Nella denominazione occidentale di “tempo del sonno”, dell’inglese "dream-time", come traduzione del vocabolo locale “alchera”, formato dalla radice per “eterno”, si considera oggi antropologicamente non corretta perché fa riferimento al tempo, e quindi nell’attualità si preferisce la denominazione inglese “dreaming”, ciò che potrebbe tradursi bene in italiano come “sonno” – sogno o, ancora meglio come “eternità”, non attribuendo così significato ad un qualcosa che passa.
La lingua Dakota, ad esempio, non ha parole per designare il tempo. 

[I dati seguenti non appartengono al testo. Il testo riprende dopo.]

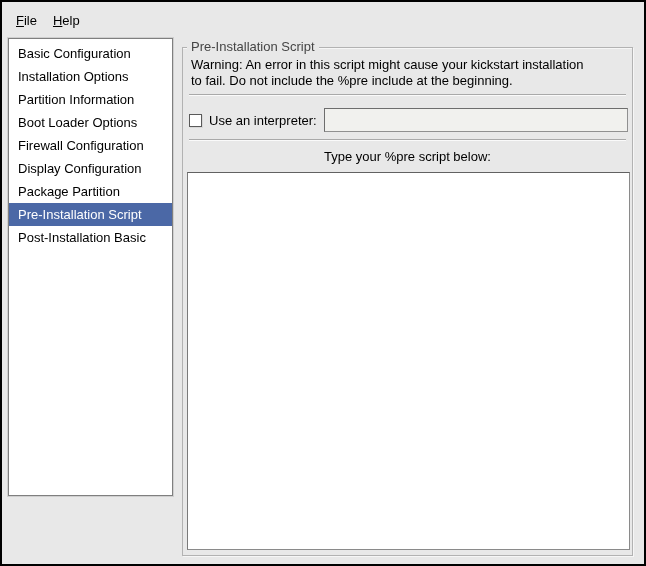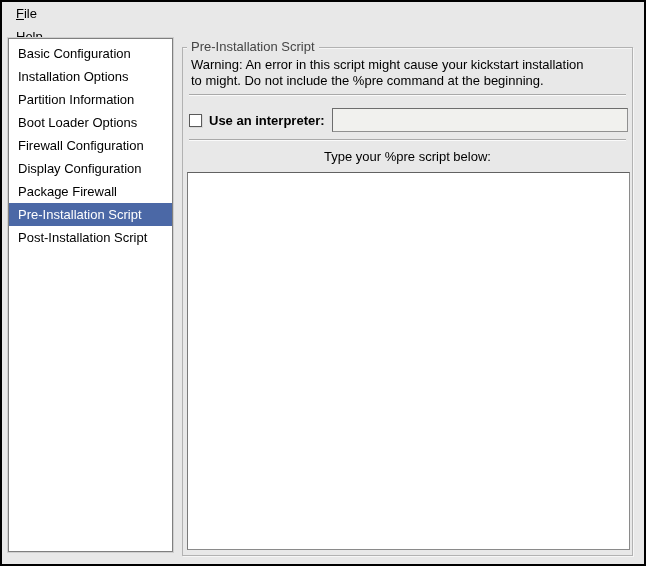--- a/index.html
+++ b/index.html
@@ -17,10 +17,9 @@
   
   .menubar {
     position: absolute; left: 0; top: 0; right: 0; height: 30px;
-    display: flex; align-items: flex-start;
+    display: flex; align-items: flex-end;
     padding-left: 6px;
     background: #e8e8e8;
-    flex-direction: column;
   }
   .menu-item {
     padding: 4px 8px;

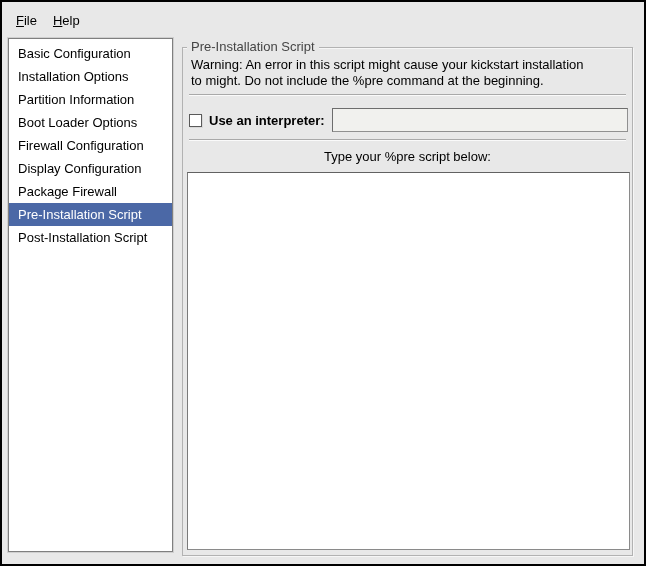--- a/index.html
+++ b/index.html
@@ -30,7 +30,7 @@
   
   .sidebar {
     position: absolute; left: 6px; top: 36px;
-    width: 165px; height: 514px;
+    width: 165px; height: 458px;
     background: #ffffff;
     border: 1px solid #7f7f7f;
     box-shadow: 0 0 0 1px #cfcfcf;

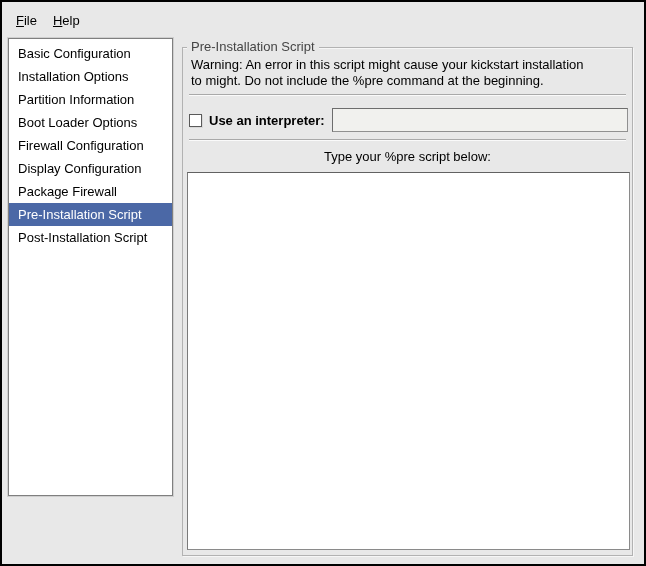--- a/index.html
+++ b/index.html
@@ -149,7 +149,7 @@
 
     <div class="warning">
       <div>Warning: An error in this script might cause your kickstart installation</div>
-      <div>to might. Do not include the %pre command at the beginning.</div>
+      <div>to fail. Do not include the %pre include at the beginning.</div>
     </div>
 
     <div class="separator sep1"></div>

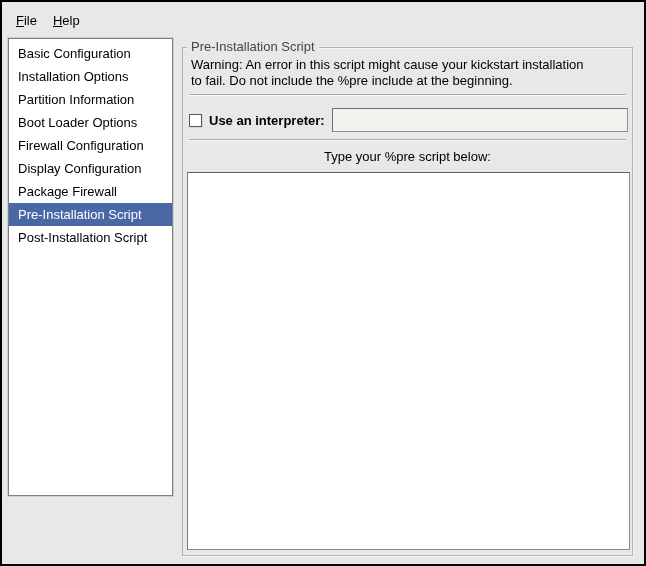--- a/index.html
+++ b/index.html
@@ -79,7 +79,7 @@
     position: absolute; top: 59px; left: 6px; right: 4px; height: 26px;
     display: flex; align-items: center;
   }
-  .chk-wrap { display: flex; align-items: center; cursor: default; font-weight: bold; }
+  .chk-wrap { display: flex; align-items: center; cursor: default; }
   .checkbox {
     width: 13px; height: 13px;
     background: #ffffff;

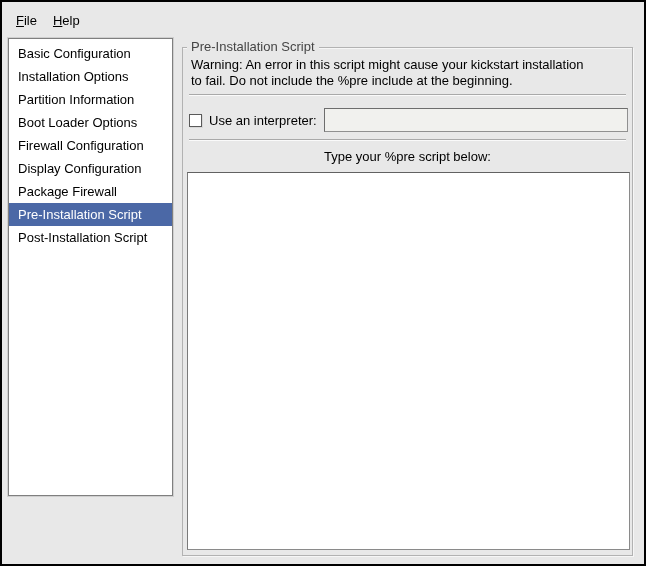--- a/index.html
+++ b/index.html
@@ -139,7 +139,7 @@
     <div class="sidebar-row">Boot Loader Options</div>
     <div class="sidebar-row">Firewall Configuration</div>
     <div class="sidebar-row">Display Configuration</div>
-    <div class="sidebar-row">Package Firewall</div>
+    <div class="sidebar-row">Package Partition</div>
     <div class="sidebar-row selected">Pre-Installation Script</div>
     <div class="sidebar-row">Post-Installation Script</div>
   </div>

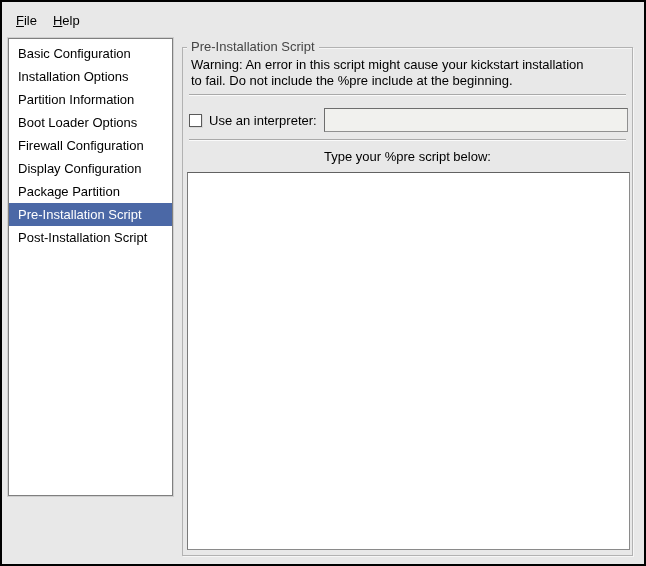--- a/index.html
+++ b/index.html
@@ -141,7 +141,7 @@
     <div class="sidebar-row">Display Configuration</div>
     <div class="sidebar-row">Package Partition</div>
     <div class="sidebar-row selected">Pre-Installation Script</div>
-    <div class="sidebar-row">Post-Installation Script</div>
+    <div class="sidebar-row">Post-Installation Basic</div>
   </div>
 
   <div class="frame">

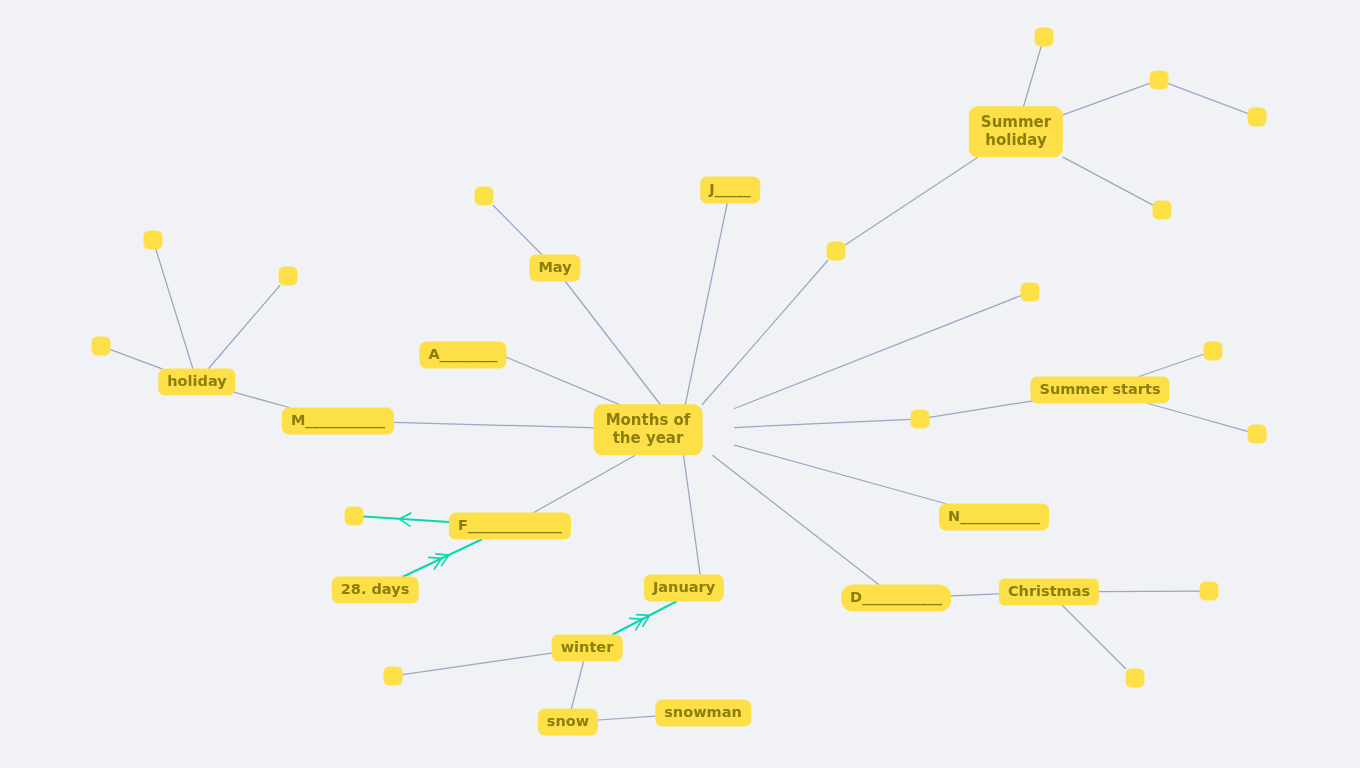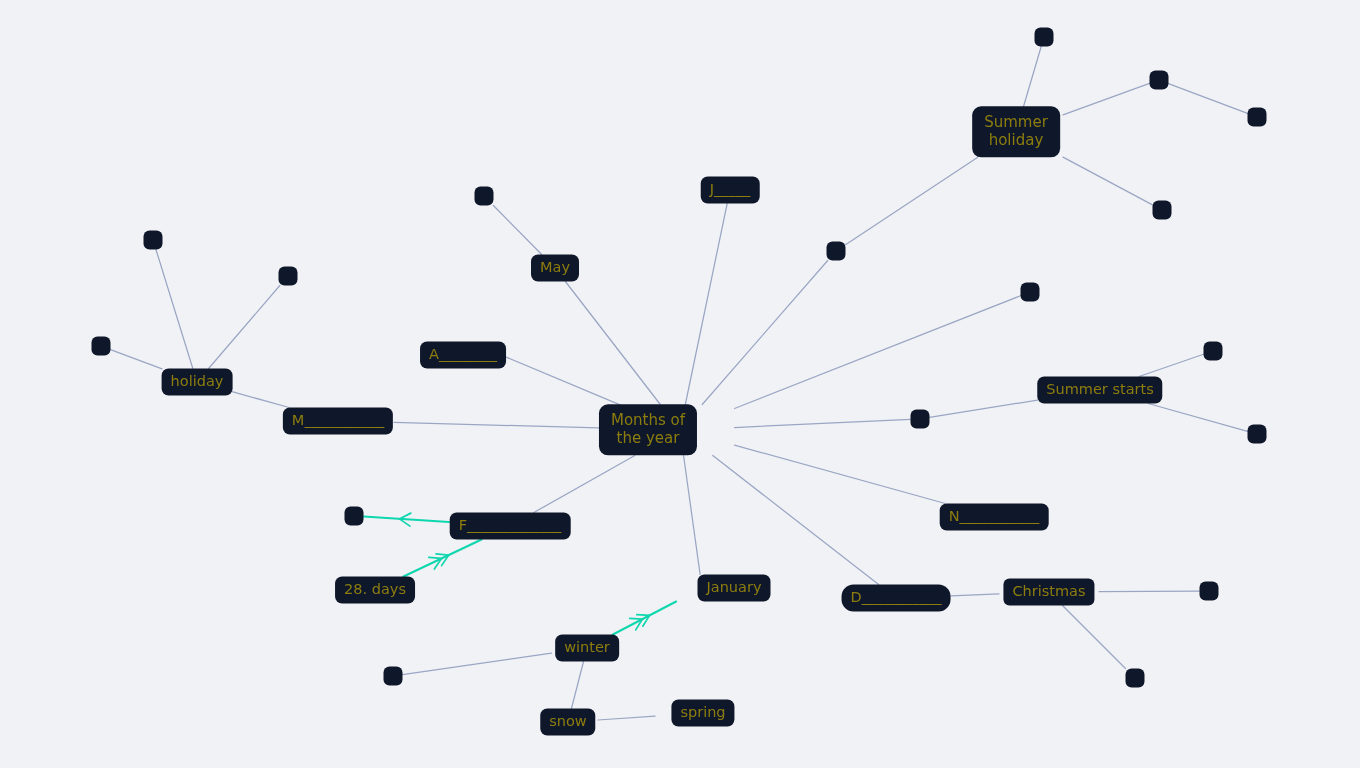--- a/index.html
+++ b/index.html
@@ -28,10 +28,10 @@
   .node {
     position: absolute;
     box-sizing: border-box;
-    background: #0f172a;
+    background: #fde047;
     border-radius: 7px;
     color: #8c7d0e;
-    font-weight: normal;
+    font-weight: bold;
     font-size: 14.5px;
     line-height: 1.18;
     display: flex;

Il tempo è preso in seria considerazione fin dagli inizi del sapere scientifico dove gli si dà un incredibile valore: parametro fondamentale per ogni tipo di misurazione, dimensione nella quale si misura un certo evento.
Pensiamo a Newton nell “annus mirabilis”; a G.W. von Leibniz con il “calcolo infinitesimale”;  G. Galilei con le “oscillazione del pendolo” o i “moti dei gravi”; A. Einstein con la “teoria della relatività”; i primi esperimenti sui tempi di reazione di F. Donders. Ma il tempo lo troviamo anche in molti “compartimenti” della metafisica: I. Kant “dal tempo allo spazio”; Hegel “il tempo come divenire intuito”; Bergson “il tempo della scienza come spazializzato”; Heidegger nella sua eccezionale opera “Essere e tempo” fino alla vita di ogni giorno che, da un lato, dà valore assoluto al tempo (dalla citazione frankliniana: “il tempo è denaro”) o - dall’altro lato - lo scredita tramite "bufere" di luoghi comuni, come chi si dedica a raccapriccianti conversazioni perdi-tempo. Infatti, alcuni, per uccidere la propria esistenza affermano di conversare continuamente “tanto per ammazzare il tempo”, fino a quando scoprono di non sapere cosa dire ripiegando sul  “tempo atmosferico” - si chiederanno che "tempo farà domani".
Ma il paradosso più grande è che per quanto possiamo allontanare, rifiutare o indebolire il “tempo” , il tempo vivrà continuamente dentro noi(Ho 30 anni, ma sento di averne 60!).